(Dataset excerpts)
*** Begin section ***

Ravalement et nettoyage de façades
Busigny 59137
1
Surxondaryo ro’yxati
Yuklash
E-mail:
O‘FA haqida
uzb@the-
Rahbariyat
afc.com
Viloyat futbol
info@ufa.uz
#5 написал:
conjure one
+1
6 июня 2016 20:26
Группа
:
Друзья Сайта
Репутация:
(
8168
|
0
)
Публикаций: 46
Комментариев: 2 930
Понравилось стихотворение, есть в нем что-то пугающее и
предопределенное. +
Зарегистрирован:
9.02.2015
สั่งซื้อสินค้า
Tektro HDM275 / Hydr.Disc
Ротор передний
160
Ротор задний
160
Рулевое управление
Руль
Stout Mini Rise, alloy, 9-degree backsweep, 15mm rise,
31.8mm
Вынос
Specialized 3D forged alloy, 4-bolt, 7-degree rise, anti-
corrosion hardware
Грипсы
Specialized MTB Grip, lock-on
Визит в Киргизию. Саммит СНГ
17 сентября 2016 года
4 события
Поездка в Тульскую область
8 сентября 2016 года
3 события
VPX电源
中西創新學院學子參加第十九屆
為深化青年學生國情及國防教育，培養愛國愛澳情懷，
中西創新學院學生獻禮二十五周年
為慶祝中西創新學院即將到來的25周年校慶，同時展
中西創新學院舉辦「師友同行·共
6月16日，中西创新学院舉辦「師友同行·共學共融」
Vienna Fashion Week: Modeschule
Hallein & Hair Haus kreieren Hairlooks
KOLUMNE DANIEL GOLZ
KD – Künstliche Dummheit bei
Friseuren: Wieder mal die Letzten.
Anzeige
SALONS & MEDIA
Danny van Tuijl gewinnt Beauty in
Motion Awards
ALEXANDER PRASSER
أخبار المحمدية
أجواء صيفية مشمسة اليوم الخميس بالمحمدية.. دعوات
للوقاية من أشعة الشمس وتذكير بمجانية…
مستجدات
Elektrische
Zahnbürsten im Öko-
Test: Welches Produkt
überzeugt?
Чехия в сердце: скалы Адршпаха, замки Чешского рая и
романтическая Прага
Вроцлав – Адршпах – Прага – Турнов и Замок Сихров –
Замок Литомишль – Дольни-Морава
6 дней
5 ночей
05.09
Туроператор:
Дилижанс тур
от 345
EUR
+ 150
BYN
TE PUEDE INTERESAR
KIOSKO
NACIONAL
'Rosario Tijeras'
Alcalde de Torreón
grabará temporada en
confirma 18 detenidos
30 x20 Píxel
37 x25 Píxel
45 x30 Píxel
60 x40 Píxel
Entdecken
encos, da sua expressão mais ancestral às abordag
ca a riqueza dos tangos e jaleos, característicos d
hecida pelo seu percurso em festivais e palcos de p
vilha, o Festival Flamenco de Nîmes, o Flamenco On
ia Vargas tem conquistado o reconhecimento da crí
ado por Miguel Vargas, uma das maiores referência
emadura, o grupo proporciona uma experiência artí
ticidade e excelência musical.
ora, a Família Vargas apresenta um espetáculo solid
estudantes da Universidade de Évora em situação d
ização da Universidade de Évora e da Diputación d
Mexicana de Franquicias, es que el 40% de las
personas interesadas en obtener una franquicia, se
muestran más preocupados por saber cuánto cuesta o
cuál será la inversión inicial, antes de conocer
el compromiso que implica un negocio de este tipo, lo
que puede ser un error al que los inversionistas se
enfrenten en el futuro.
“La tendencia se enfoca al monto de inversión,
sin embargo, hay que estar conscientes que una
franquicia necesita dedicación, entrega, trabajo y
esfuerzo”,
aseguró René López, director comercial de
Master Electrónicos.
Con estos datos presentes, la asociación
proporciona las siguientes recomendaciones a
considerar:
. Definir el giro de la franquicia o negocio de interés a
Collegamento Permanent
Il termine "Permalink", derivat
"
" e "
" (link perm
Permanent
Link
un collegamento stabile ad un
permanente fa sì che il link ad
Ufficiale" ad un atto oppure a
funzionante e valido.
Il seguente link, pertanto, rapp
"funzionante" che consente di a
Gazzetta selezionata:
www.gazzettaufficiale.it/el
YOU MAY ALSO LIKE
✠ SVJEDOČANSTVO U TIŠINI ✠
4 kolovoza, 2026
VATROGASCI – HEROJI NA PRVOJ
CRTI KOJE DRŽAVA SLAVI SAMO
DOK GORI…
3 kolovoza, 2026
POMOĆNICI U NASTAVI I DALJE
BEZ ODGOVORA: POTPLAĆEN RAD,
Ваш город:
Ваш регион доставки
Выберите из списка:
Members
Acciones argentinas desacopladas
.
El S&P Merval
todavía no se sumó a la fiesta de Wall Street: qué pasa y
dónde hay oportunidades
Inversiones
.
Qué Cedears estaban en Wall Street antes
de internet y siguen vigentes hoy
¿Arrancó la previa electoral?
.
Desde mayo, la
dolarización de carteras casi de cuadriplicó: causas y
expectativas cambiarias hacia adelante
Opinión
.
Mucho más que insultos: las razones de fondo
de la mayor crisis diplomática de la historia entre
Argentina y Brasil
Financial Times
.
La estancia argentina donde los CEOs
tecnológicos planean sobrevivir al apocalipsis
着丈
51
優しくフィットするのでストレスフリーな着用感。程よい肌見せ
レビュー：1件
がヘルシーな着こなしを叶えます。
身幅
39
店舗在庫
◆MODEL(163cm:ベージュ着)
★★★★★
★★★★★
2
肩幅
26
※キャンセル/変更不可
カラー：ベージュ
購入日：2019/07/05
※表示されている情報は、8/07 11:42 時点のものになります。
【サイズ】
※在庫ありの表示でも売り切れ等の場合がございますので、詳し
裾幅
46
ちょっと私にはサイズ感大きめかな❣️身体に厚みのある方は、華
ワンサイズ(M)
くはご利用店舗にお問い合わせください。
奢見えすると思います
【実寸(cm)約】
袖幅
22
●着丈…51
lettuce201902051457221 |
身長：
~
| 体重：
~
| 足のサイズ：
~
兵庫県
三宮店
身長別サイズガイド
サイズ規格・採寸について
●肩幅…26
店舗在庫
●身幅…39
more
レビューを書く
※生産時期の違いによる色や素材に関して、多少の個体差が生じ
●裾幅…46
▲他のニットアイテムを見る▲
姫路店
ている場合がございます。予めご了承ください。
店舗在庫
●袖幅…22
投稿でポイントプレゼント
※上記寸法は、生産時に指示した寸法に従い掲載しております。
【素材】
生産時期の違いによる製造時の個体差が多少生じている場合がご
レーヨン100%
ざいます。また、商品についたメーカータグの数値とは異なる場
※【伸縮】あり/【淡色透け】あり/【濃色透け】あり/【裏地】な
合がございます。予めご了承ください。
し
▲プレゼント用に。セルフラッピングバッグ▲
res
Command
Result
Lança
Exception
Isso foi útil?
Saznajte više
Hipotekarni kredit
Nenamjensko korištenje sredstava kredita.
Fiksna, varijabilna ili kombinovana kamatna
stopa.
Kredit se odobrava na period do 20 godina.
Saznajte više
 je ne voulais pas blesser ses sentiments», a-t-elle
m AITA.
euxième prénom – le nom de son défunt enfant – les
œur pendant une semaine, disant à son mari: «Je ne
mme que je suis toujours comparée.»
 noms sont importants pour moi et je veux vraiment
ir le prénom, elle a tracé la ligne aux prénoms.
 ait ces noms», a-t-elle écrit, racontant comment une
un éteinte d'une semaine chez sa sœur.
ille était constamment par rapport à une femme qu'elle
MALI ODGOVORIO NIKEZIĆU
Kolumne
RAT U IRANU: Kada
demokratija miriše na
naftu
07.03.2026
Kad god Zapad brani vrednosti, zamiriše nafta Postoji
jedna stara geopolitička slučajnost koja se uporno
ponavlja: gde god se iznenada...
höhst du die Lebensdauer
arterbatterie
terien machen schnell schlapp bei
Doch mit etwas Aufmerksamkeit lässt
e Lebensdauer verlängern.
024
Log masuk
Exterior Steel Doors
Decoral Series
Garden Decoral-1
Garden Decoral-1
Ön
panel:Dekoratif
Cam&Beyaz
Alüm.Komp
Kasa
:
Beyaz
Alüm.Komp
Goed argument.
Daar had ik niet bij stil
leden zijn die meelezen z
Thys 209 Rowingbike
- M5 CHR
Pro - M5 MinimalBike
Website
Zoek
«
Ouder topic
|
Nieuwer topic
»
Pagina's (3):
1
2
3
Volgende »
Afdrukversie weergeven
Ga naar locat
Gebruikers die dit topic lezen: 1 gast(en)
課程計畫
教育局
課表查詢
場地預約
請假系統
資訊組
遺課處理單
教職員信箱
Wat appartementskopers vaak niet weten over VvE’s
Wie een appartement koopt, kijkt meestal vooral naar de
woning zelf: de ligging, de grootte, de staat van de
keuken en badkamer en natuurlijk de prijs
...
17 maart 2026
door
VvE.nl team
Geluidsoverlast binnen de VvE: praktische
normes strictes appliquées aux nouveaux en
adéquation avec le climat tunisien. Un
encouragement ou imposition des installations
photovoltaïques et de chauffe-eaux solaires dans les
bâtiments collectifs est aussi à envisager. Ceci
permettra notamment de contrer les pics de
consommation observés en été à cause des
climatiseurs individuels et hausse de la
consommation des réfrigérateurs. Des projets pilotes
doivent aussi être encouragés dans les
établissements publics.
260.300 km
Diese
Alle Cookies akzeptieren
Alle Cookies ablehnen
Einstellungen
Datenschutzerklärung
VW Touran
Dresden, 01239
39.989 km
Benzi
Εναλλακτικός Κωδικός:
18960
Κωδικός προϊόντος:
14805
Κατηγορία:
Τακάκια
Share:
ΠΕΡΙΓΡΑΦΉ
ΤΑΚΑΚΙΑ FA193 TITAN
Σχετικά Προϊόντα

*** End section ***

- Work request -
From the records above, show each line that contains the word "alloy".

- Finished exercise -
Stout Mini Rise, alloy, 9-degree backsweep, 15mm rise,
Specialized 3D forged alloy, 4-bolt, 7-degree rise, anti-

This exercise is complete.